Source records:
----------------------------------------
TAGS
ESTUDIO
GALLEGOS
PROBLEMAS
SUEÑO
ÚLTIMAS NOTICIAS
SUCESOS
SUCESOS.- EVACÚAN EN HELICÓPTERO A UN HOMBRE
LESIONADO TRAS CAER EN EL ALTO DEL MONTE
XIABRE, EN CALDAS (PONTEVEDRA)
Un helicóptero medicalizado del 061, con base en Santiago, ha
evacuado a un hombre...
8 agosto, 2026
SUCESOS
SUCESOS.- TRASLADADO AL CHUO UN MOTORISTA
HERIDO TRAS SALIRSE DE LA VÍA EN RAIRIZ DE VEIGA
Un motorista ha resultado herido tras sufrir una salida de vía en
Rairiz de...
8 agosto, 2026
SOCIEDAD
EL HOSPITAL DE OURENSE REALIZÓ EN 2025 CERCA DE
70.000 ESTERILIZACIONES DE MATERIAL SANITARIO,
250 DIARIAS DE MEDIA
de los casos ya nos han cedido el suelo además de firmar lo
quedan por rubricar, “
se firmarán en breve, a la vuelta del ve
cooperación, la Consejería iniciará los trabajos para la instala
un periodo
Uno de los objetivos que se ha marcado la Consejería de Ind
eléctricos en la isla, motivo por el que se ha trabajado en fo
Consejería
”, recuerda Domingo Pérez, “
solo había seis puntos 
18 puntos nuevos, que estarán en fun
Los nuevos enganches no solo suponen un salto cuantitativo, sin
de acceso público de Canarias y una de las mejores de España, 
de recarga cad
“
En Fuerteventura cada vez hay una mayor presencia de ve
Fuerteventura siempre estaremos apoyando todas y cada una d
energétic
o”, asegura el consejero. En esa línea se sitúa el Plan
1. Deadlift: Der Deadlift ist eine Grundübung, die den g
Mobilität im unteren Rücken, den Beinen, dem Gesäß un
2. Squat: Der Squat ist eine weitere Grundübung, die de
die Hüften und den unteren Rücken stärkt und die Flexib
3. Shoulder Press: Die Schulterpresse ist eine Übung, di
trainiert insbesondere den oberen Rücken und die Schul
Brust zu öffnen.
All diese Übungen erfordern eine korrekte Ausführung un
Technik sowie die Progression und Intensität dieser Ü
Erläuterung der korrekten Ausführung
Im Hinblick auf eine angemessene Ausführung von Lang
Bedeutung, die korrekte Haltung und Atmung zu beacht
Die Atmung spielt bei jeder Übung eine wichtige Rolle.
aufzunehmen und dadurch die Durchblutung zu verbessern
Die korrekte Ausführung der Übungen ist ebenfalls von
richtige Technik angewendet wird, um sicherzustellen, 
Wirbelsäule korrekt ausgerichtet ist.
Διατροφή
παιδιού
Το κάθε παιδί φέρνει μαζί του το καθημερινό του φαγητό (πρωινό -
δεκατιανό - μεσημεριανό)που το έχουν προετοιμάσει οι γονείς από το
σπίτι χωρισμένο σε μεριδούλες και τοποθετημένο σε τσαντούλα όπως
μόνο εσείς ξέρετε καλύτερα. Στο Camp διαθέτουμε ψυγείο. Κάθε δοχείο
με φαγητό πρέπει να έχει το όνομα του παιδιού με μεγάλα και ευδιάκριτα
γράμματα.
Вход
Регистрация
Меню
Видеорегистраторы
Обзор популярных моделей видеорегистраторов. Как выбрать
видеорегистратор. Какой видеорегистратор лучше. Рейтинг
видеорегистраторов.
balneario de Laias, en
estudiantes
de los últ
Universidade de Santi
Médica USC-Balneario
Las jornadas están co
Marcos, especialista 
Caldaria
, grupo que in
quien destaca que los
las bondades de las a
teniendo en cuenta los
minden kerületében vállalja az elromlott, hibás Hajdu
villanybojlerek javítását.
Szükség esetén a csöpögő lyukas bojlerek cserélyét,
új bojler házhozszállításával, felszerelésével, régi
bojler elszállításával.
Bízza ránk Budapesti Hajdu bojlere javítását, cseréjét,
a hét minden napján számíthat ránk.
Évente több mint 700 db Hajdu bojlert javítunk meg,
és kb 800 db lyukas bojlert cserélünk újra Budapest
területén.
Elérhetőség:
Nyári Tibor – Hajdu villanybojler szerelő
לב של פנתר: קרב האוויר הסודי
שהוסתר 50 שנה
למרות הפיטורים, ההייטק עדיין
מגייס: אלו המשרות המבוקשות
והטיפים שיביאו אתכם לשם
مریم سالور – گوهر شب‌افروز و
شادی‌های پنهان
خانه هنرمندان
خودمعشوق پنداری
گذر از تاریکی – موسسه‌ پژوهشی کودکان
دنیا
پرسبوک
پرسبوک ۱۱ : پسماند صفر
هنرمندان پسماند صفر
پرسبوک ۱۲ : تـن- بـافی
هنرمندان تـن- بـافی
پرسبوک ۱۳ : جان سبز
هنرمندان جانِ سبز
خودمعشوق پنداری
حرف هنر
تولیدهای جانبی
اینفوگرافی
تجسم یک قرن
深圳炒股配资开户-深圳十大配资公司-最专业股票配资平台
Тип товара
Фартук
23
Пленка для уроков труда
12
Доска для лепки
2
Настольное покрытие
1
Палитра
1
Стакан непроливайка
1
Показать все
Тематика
----------------------------------------
Task to carry out: Which lines of the data hold the string "puntos"? Return each of them.

Task answer:
solo había seis puntos 
18 puntos nuevos, que estarán en fun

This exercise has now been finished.